When examining art through the lens of style, we are immediately bombarded by another problem: what person or which group of people has the privilege of defining a genre and its characteristics? In the history of music, the role of the definer becomes a political conflict. Within North Indian communities, the term classical was often attached to raga music as a way to equalize their own complex and highly structured sounds in the context of colonial rule. Definitions of jazz often illuminate racial polarity and social movements in the United States, while European classical forms often frame class and patronage systems. Who has the power to define music? The critic? The academic? The audience? The artist?
When I started looking at music through the lens of human interaction, what emerged was a world of collaborations. I realized that my favorite works of art were born of very specific relationships that existed within a flowing spectrum of social dynamics. One of my favorite polymaths is J.R.R. Tolkien, whose friendship with C.S. Lewis was pivotal in his work.
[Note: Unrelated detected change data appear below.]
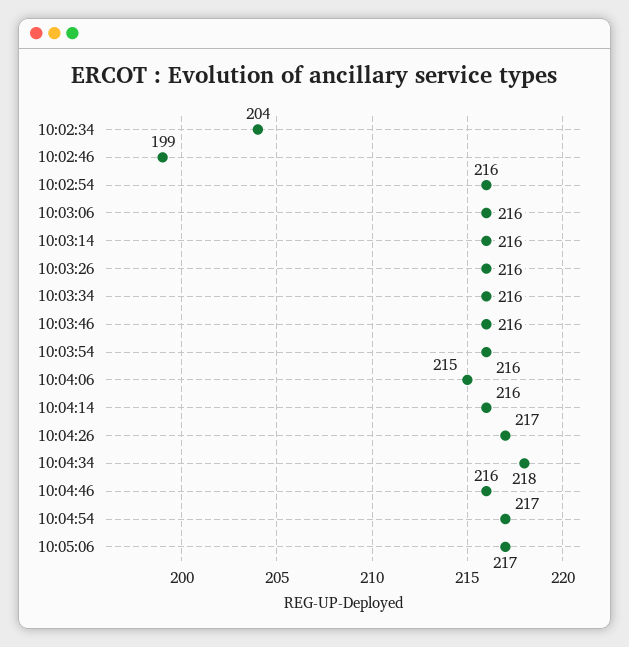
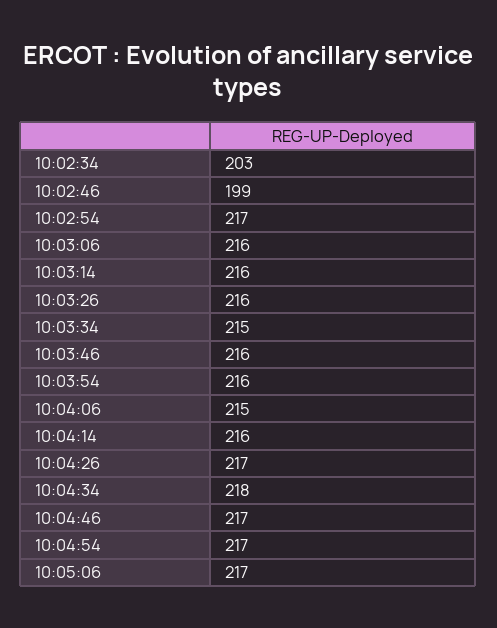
10:02:34: 204 -> 203
10:02:54: 216 -> 217
10:03:34: 216 -> 215
10:04:46: 216 -> 217

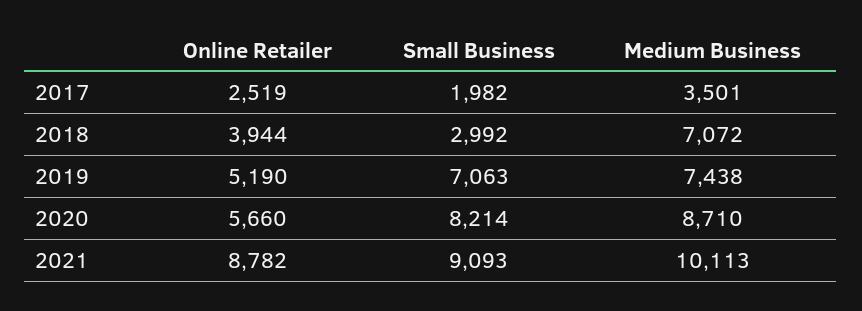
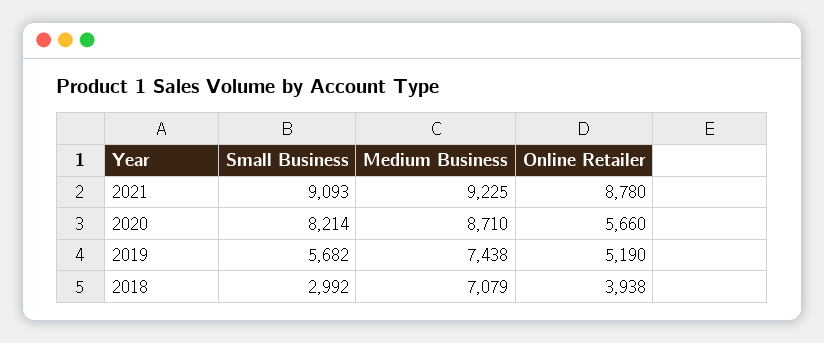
Online Retailer, 2017: 2519 -> none
Small Business, 2017: 1982 -> none
Medium Business, 2017: 3501 -> none
Online Retailer, 2018: 3944 -> 3938
Medium Business, 2018: 7072 -> 7079
Small Business, 2019: 7063 -> 5682
Online Retailer, 2021: 8782 -> 8780
Medium Business, 2021: 10113 -> 9225

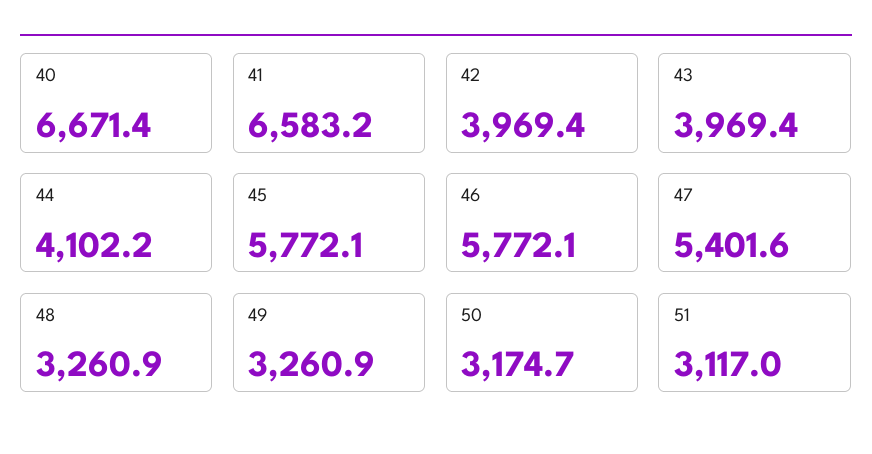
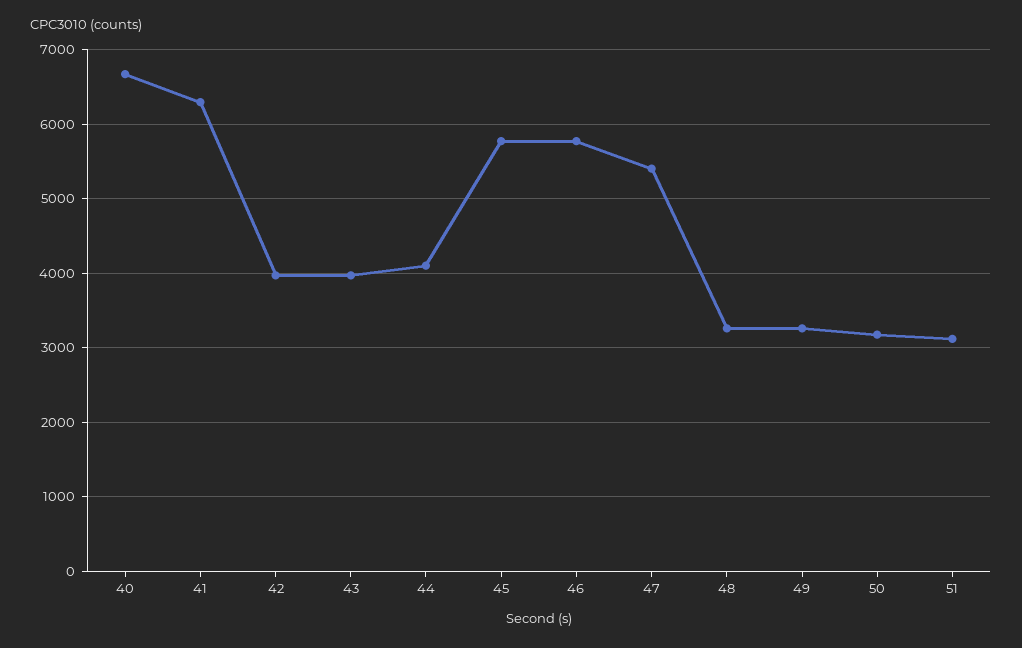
41: 6583.2 -> 6300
Tolkien once said of Lewis, “The unpayable debt that I owe to [Lewis] was not ‘influence,’ as it is ordinarily understood, but sheer encouragement. He was for long my only audience. Only from him did I ever get the idea that my ‘stuff’ could be more than a private hobby.” Similarly, Vincent Van Gogh’s brother Theo acted as patron and critic to the artist in addition to his familial role. We could list creative dyads for the rest of this essay: Duke Ellington and Billy Strayhorn, Gertrude Stein and Ernest Hemingway, Pandit Ravi Shankar and Ustad Alla Rakha. Individually these people are certainly hard workers and creative thinkers, but what struck me was the realization that their work was always collaborative. Our society loves the illusion of a lone genius re-inventing genres within a vacuum. When we dig a little further, we uncover the reality that creative work is born of collaboration and community.
In this argument against genre, I am not suggesting that we eliminate the words bebop, minimalism, or dhrupad from our vocabulary; rather, I am advocating that we change the way we think about and use these words. These words represent people who lived in a very real place and time. They navigated the struggles of life while creating, discussing, disagreeing, and influencing each other. Yes, past communities of people shared musical vocabulary, but each person’s use of that vocabulary was ultimately unique. This recognition that traditions and genres are simply people engaging in the exact same creative processes we have today is liberating. We are no longer obliged to contain our creativity within someone else’s box, and we can take the “greats” off of their pedestals and bring them back down to earth.